■ **Exercise requirements**
Rewrite the material below from the line with "Methods note. The current" up to and including the line with "Measured current: 92.5 A", using "current meter" in place of "ammeter" and keeping everything else the same. Leave the pictures out.

--- Data for review Enclosed Below ---

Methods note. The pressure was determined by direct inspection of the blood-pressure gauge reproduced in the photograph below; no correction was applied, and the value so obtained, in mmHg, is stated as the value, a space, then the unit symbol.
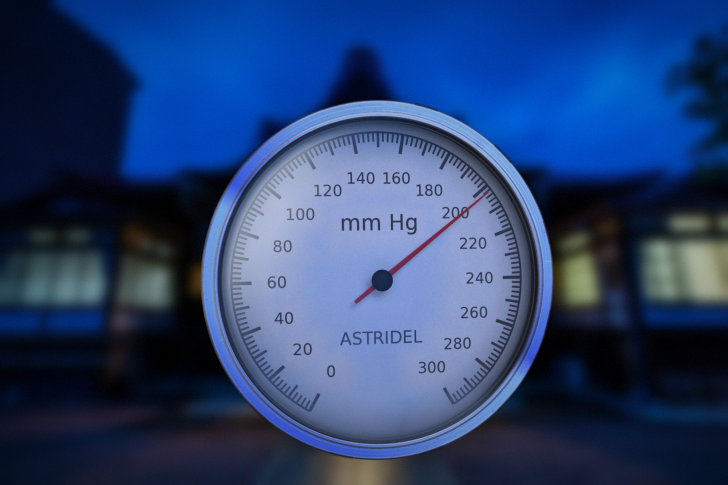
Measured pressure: 202 mmHg
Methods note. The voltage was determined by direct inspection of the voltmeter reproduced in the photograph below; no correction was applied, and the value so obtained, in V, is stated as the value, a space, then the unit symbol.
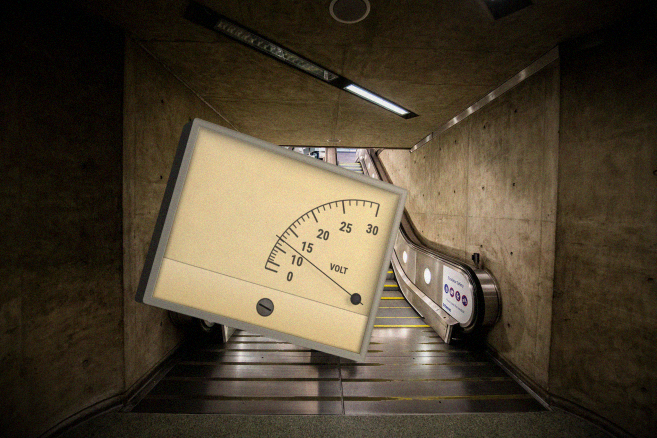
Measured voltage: 12 V
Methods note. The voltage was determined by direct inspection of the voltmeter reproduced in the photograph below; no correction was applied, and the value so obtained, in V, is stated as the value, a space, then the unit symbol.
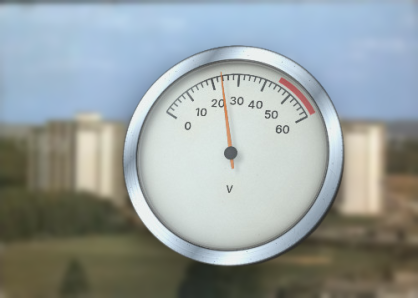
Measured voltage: 24 V
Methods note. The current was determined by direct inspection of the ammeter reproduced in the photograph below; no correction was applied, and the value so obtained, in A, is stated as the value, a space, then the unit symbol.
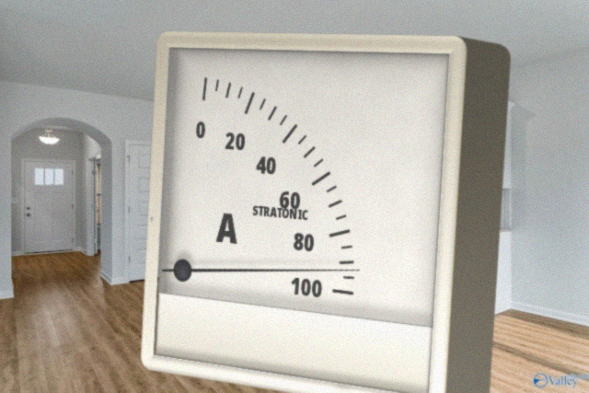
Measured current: 92.5 A
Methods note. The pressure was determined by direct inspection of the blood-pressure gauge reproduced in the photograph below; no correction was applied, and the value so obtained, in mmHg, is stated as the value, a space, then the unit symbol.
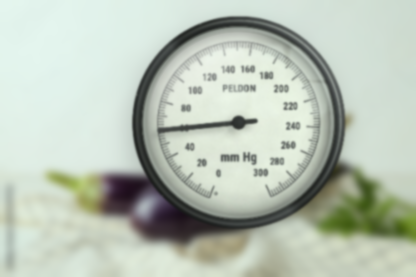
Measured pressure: 60 mmHg
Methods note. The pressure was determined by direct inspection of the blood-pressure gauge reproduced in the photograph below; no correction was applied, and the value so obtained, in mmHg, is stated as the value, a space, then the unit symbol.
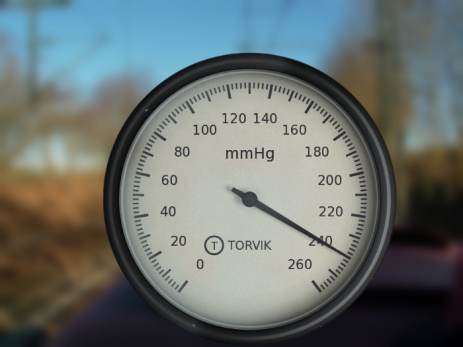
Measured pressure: 240 mmHg
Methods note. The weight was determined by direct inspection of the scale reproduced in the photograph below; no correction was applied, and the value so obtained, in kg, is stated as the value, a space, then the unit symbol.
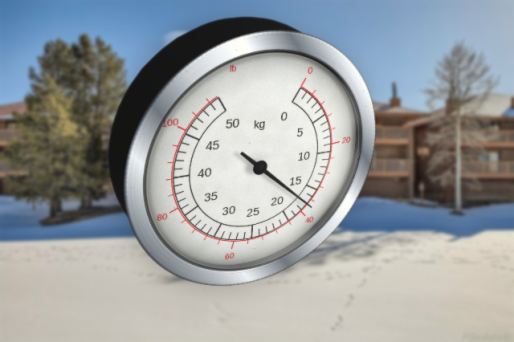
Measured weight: 17 kg
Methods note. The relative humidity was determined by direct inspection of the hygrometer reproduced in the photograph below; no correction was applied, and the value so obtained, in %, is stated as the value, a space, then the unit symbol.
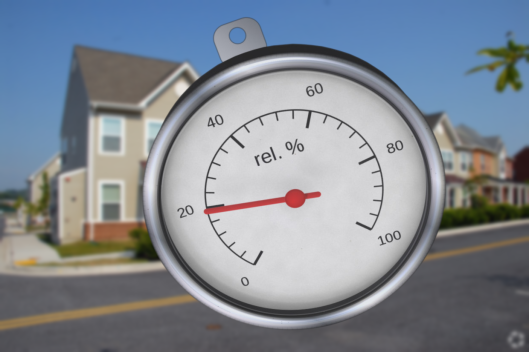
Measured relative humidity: 20 %
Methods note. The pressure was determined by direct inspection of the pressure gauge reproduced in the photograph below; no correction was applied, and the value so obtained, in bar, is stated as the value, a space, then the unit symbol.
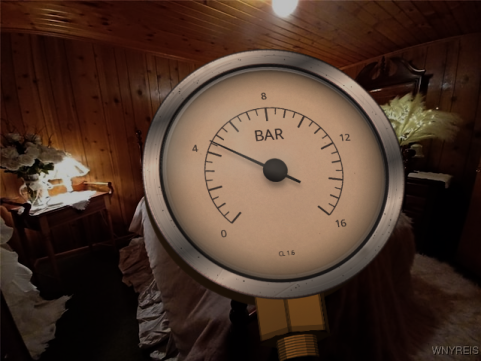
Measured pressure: 4.5 bar
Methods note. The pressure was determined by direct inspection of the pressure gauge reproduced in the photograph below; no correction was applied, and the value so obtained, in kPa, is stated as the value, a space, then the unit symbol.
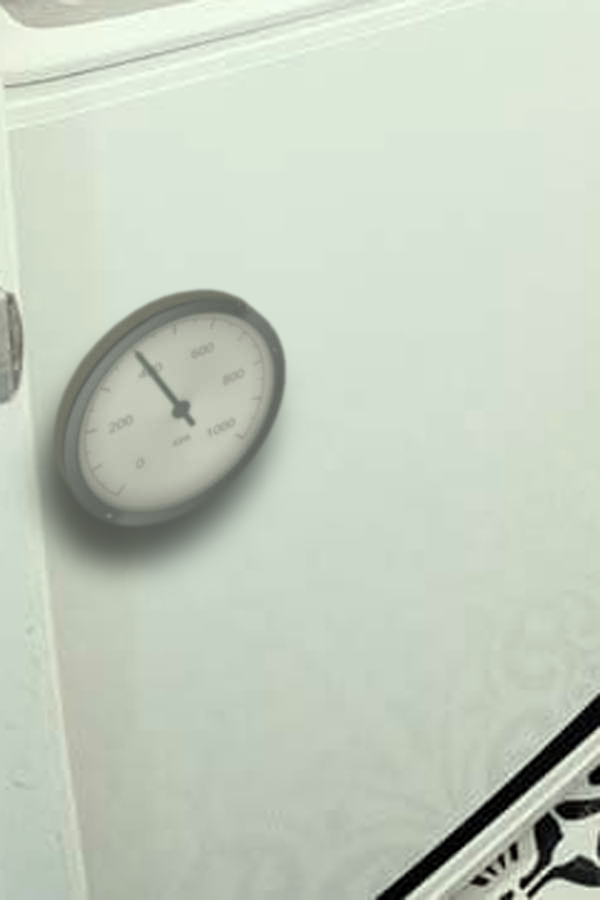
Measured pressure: 400 kPa
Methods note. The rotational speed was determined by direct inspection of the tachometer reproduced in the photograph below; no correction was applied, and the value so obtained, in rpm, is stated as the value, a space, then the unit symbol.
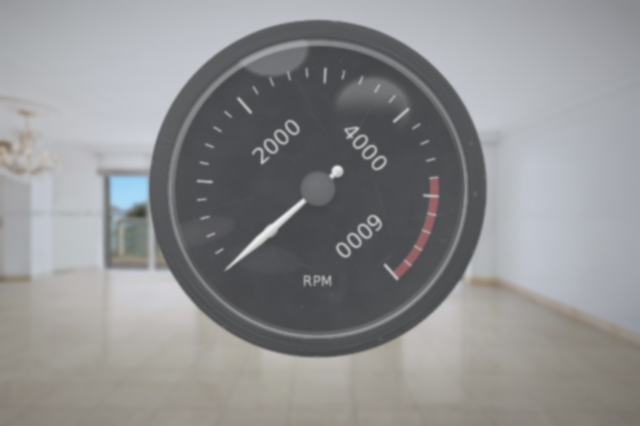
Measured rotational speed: 0 rpm
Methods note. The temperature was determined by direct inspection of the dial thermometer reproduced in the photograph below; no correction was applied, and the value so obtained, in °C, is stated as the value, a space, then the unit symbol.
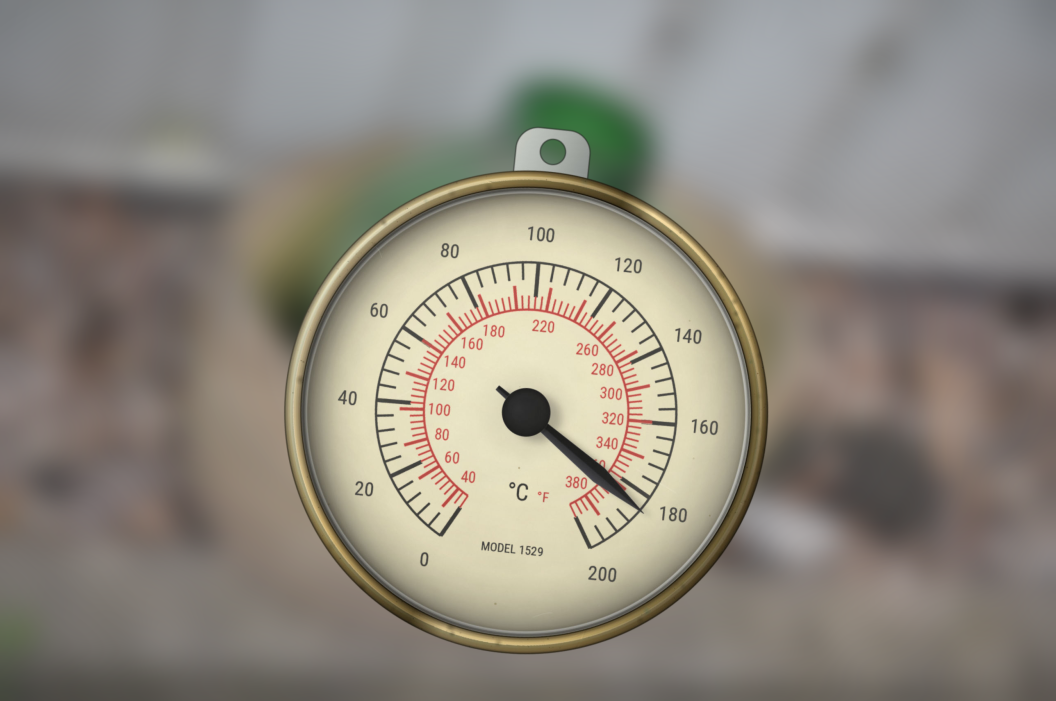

--- End of Enclosed Data for review ---

■ **Task solution**
Methods note. The current was determined by direct inspection of the current meter reproduced in the photograph below; no correction was applied, and the value so obtained, in A, is stated as the value, a space, then the unit symbol.
Measured current: 92.5 A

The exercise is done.